> _YOUR INSTRUCTIONS_
From first line to last, transcribe the listing exactly and skip any image.

____ GIVEN INFORMATION

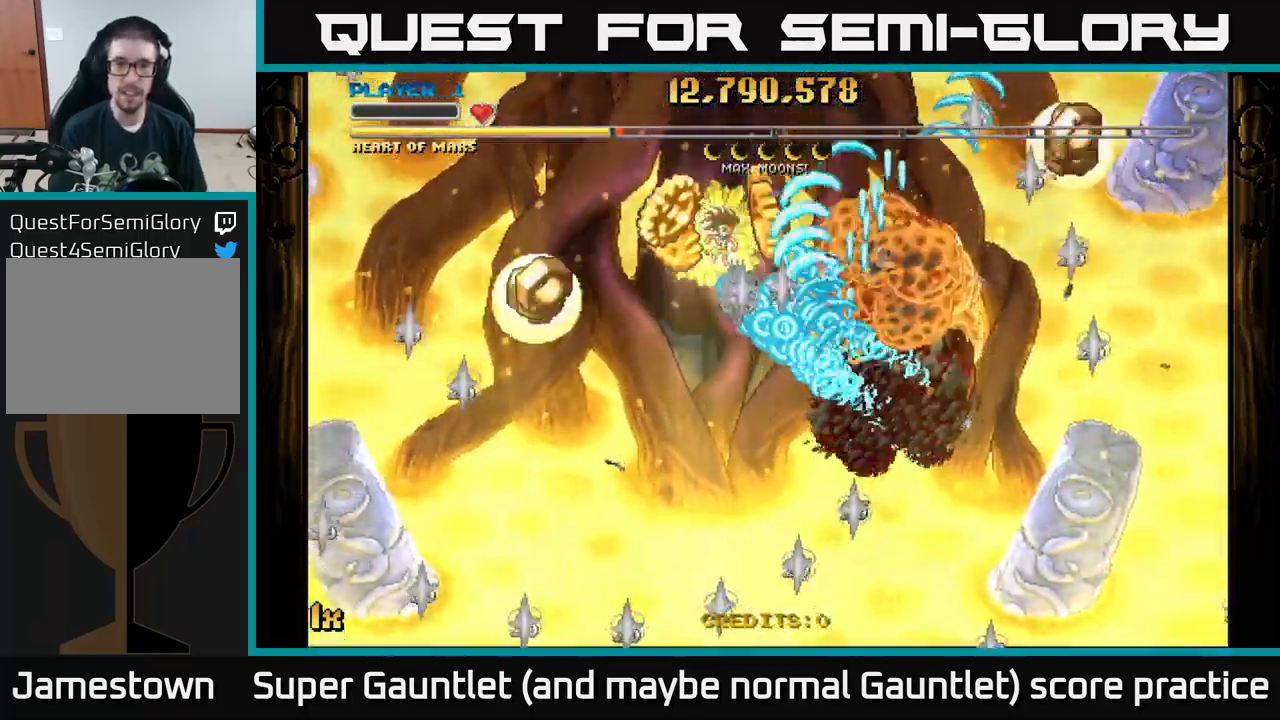
{"buttons": ["A", "X"], "left_stick": "up", "right_stick": "center", "events": [[133, "left_stick", "down-left"], [350, "left_stick", "up"], [417, "X", "down"]]}
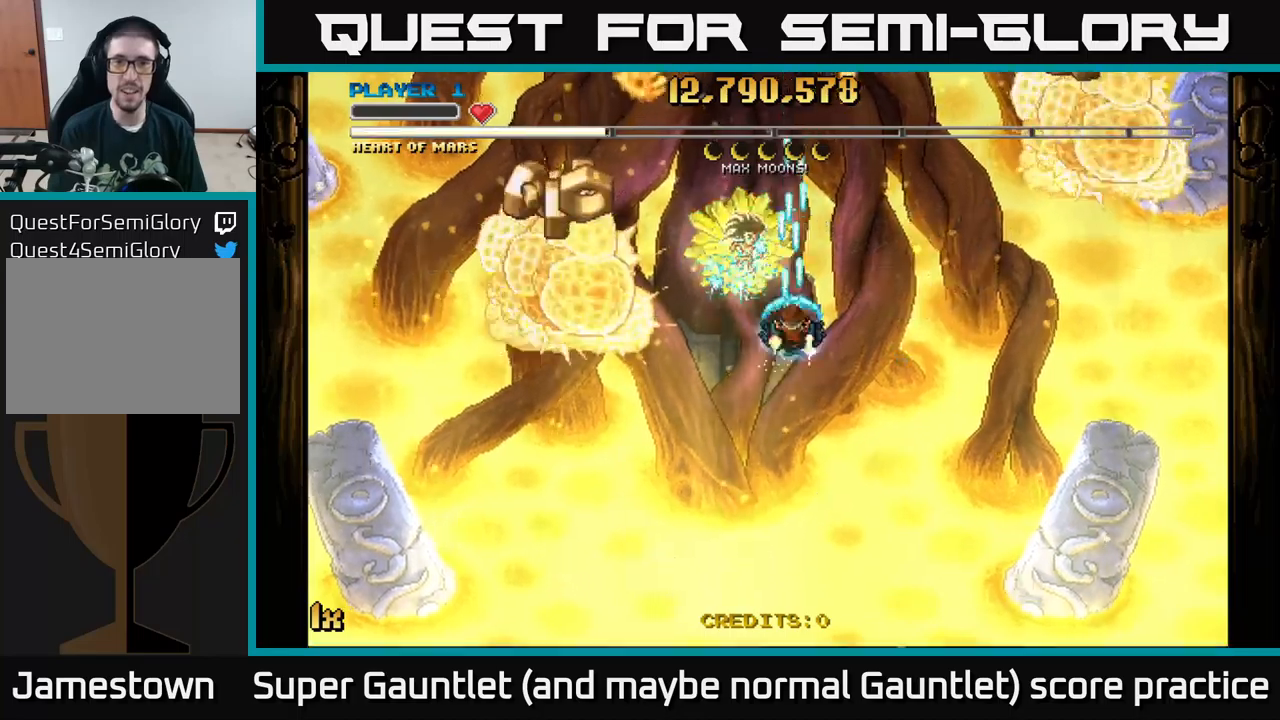
{"buttons": ["A"], "left_stick": "up", "right_stick": "center", "events": [[17, "X", "up"], [50, "left_stick", "right"], [117, "left_stick", "up-right"], [350, "left_stick", "up"]]}
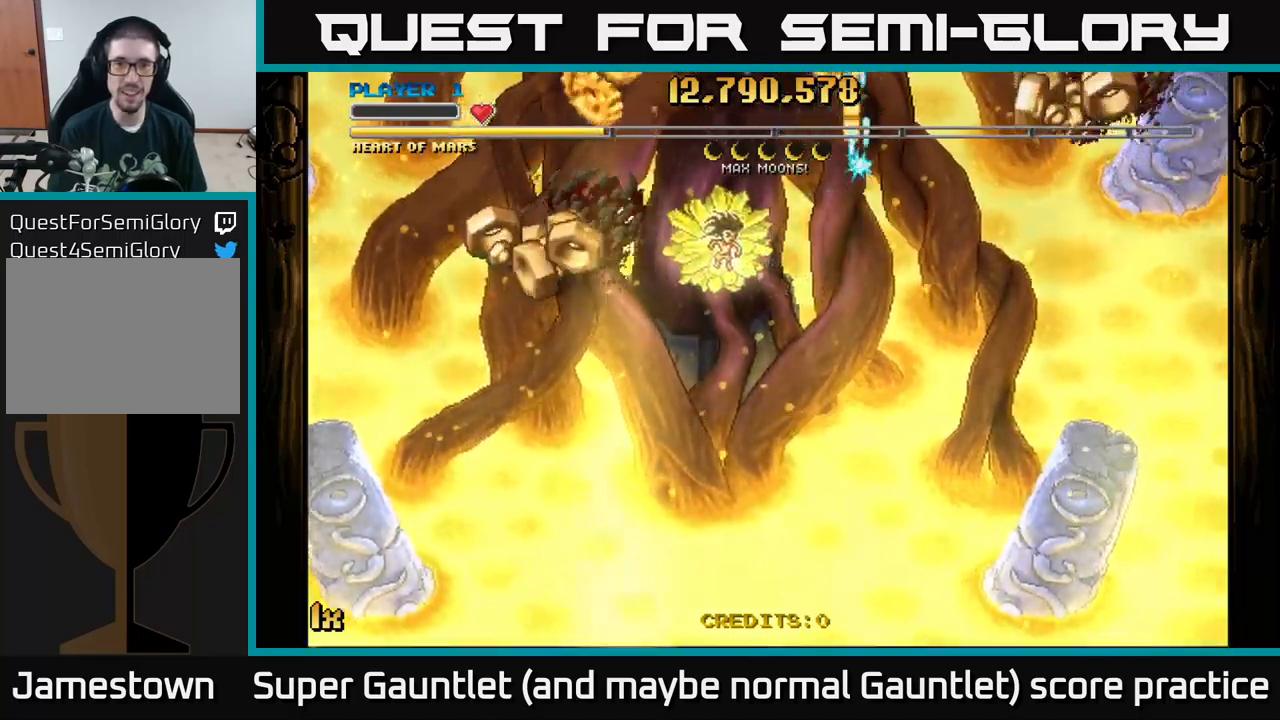
{"buttons": ["A"], "left_stick": "down-left", "right_stick": "center", "events": [[167, "left_stick", "down-left"]]}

________

> _OUTPUT FOR THIS EXERCISE_
{"buttons": ["A", "X"], "left_stick": "up", "right_stick": "center", "events": [[133, "left_stick", "down-left"], [350, "left_stick", "up"], [417, "X", "down"]]}
{"buttons": ["A"], "left_stick": "up", "right_stick": "center", "events": [[17, "X", "up"], [50, "left_stick", "right"], [117, "left_stick", "up-right"], [350, "left_stick", "up"]]}
{"buttons": ["A"], "left_stick": "down-left", "right_stick": "center", "events": [[167, "left_stick", "down-left"]]}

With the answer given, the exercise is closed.